◆ Scopo del compito
Secondo il testo da analizzare, quale quota del pil pro capite si versa in tasse e contributi per ciascun occupato?

== Testo da analizzare

Se è «impossibile» fare riferimento al progetto "Fabbrica Italia" non è solo per la crisi, ma come dimostrano altri drammatici casi, anche a causa delle nostre resistenze ai cambiamenti necessari per rendere produttivo investire in Italia. I costi dell'energia sono i più alti d'Europa, ma diciamo no a nucleare e rigassificatori. Per ciascun occupato si versa in tasse e contributi il 64% del pil pro capite, ma non vogliamo ridurre la spesa in pensioni e sanità. Il nostro mercato del lavoro è il più rigido d'Europa, ma guai a toccare l'articolo 18 e a parlare di contrattazione aziendale. "Marchionne risponda, non possiamo aspettare", sono le parole attribuite al ministro Fornero? Marchionne e gli investitori stranieri hanno in mente l'esatto opposto: "L'Italia risponda, non possiamo aspettare". In Italia ci sforziamo di tenere in vita con sussidi e incentivi settori e aziende non più produttivi, non di creare le condizioni economiche e legali più favorevoli agli investimenti. Non dovremmo chiamare a rapporto Marchionne, ma i nostri politici e tecnici, le nostre classi dirigenti: che piani avete voi per l'Italia? È da quelli che dipendono gli investimenti, non il contrario. Certo che un paese come il nostro deve avere un'industria automobilistica, ma non l'avrà per grazia ricevuta: se la vuole davvero deve creare le condizioni per renderla produttiva. Che si tratti di convincere Fiat a restare, o di attirare case automobilistiche straniere, le cose da fare sono le stesse.
4 comments:
Mentre da noi, come in gran parte del continente europeo si chiede allo stato, al governo di fare di più....
finalmente, nella deprimente campagna elettorale USA, il candidato Romney ha detto (fuori onda?) la cosa più polticamente scorretta che si potesse dire, ma la più vera che si possa immaginare: libertà e responsabilità sono sinonimi!
Se vuoi sempre più stato vuol dire che vuoi sempre meno responsabilità e non te ne frega niente della libertà (questa reliquia barbarica, come l'oro)!
Che Marchionne rappresenti il capitalismo di mercato è la barzelletta dell'anno.
Fin quando i liberali Italiani all'amatriciana andranno dietro a magliari come Marchionne i sindacati come la Fiom avranno vita lunga.
Tra l'articolo di Federico, ampio, sensato e argomentato come sempre, e l'intervento di tal Frank77, qui sopra, non c'è alcun dubbio su chi abbia la bocca sporca di amatriciana nemmeno digerita.
Woody se di economia non ne capisci faresti meglio a starti zitto.
L'imprenditore come lo fa Marchionne raccontando balle,tenendo l'Alfa Romeo al minimo sindacale e non avendo voluto venderla a Wolkswagen,che invece avrebbe saputo come rilanciarla; e andando ad investire nei paesi che ti danno aiuti di stato lo saprei fare pure io,mica ci vuole la laurea.

====
== Dati registrati

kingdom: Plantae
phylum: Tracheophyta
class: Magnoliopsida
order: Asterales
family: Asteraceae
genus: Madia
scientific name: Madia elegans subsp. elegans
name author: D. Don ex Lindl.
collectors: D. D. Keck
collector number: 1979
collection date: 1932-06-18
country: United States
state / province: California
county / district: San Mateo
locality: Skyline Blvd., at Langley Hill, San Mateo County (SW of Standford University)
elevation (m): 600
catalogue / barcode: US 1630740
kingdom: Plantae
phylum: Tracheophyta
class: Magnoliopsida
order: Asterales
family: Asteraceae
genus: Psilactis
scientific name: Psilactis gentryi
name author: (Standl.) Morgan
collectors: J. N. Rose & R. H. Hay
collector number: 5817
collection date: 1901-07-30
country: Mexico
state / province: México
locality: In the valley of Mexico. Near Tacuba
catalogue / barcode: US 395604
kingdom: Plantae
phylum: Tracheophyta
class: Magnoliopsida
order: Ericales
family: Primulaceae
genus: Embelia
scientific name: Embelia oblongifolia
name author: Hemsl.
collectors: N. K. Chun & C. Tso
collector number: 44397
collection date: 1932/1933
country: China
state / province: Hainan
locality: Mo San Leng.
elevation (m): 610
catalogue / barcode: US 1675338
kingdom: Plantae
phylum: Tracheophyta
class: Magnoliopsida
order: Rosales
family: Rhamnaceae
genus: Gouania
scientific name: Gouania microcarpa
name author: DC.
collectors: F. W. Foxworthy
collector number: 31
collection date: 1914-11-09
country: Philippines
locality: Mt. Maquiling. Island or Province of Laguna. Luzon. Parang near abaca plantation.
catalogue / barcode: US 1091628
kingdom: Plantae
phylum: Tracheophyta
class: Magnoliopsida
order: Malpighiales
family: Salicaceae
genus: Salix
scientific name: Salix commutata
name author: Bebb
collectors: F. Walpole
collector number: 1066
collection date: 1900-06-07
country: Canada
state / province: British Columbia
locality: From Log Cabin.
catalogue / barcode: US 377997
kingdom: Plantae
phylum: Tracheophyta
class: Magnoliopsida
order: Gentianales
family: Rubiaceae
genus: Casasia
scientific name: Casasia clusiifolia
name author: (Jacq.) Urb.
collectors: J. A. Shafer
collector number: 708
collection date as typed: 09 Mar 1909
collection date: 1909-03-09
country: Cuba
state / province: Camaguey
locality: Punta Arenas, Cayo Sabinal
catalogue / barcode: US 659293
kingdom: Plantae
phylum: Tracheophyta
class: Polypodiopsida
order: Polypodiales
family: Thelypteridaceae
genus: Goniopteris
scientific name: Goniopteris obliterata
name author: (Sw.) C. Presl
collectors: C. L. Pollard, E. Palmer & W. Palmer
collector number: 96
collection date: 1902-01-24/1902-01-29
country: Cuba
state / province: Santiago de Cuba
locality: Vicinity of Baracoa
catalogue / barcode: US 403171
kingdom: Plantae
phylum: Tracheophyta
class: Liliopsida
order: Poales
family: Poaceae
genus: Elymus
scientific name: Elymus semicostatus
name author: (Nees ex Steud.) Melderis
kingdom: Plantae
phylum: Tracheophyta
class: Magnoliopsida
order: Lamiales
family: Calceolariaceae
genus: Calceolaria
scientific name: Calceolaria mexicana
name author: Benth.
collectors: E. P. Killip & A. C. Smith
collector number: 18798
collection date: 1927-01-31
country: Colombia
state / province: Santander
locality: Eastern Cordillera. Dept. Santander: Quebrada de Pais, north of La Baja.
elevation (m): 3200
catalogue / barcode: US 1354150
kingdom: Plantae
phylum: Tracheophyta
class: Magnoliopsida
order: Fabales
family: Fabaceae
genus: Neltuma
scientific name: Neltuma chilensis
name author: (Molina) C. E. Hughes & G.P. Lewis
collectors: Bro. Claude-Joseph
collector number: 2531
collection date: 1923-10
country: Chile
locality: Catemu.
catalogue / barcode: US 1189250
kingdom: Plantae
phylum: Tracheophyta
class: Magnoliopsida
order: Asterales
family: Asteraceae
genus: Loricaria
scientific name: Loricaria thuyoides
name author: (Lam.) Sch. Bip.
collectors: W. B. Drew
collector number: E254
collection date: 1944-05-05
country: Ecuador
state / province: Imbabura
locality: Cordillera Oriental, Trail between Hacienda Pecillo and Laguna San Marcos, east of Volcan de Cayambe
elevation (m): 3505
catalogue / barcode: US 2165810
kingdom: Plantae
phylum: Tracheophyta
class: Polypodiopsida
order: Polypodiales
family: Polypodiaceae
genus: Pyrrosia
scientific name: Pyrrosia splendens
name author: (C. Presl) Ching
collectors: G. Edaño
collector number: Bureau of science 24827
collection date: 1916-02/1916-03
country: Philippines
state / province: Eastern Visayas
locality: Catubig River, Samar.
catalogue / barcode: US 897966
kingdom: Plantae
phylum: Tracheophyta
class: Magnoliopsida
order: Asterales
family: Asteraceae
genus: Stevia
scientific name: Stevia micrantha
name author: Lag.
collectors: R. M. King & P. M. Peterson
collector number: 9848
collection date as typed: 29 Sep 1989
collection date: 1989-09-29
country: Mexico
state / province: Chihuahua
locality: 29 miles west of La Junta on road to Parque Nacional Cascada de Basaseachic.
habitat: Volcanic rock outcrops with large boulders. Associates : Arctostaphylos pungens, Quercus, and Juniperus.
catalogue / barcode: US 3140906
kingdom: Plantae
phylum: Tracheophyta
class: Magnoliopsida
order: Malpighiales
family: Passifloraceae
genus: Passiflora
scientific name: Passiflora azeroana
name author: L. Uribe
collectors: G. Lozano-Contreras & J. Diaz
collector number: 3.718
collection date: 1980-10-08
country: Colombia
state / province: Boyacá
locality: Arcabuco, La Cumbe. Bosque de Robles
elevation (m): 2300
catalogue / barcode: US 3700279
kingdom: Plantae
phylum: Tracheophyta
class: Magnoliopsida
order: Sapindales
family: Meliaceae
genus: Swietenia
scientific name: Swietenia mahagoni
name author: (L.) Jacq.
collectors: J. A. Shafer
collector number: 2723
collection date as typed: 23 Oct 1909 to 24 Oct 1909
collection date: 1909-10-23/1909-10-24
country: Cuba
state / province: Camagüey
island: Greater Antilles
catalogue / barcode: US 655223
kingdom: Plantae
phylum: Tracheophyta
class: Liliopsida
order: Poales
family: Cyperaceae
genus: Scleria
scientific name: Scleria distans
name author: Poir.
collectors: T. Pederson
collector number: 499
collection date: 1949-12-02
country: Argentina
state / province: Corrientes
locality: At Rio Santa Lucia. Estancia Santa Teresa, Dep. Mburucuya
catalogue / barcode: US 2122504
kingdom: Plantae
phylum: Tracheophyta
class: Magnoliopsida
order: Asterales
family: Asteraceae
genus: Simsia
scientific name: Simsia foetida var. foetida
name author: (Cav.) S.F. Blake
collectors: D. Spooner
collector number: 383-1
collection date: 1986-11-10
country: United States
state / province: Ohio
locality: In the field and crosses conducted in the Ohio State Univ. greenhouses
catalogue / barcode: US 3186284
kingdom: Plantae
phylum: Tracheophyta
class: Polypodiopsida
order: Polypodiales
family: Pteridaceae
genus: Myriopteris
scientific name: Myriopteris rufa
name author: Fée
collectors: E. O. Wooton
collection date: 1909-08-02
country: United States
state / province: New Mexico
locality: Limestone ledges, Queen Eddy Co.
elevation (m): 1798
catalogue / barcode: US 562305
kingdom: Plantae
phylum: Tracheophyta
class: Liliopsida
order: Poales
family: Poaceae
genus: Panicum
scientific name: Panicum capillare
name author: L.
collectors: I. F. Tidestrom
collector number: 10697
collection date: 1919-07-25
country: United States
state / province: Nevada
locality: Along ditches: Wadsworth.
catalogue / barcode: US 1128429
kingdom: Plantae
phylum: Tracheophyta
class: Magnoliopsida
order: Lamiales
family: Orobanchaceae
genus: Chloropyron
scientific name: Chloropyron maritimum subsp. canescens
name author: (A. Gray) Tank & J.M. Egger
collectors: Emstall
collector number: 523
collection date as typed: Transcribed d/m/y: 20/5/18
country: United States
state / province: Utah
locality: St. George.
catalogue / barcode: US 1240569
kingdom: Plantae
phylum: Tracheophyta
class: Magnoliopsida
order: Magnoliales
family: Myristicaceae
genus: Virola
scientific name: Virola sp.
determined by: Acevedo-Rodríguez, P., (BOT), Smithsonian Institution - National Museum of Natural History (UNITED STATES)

====

◆ Risultato
Per ciascun occupato si versa il 64% del pil pro capite.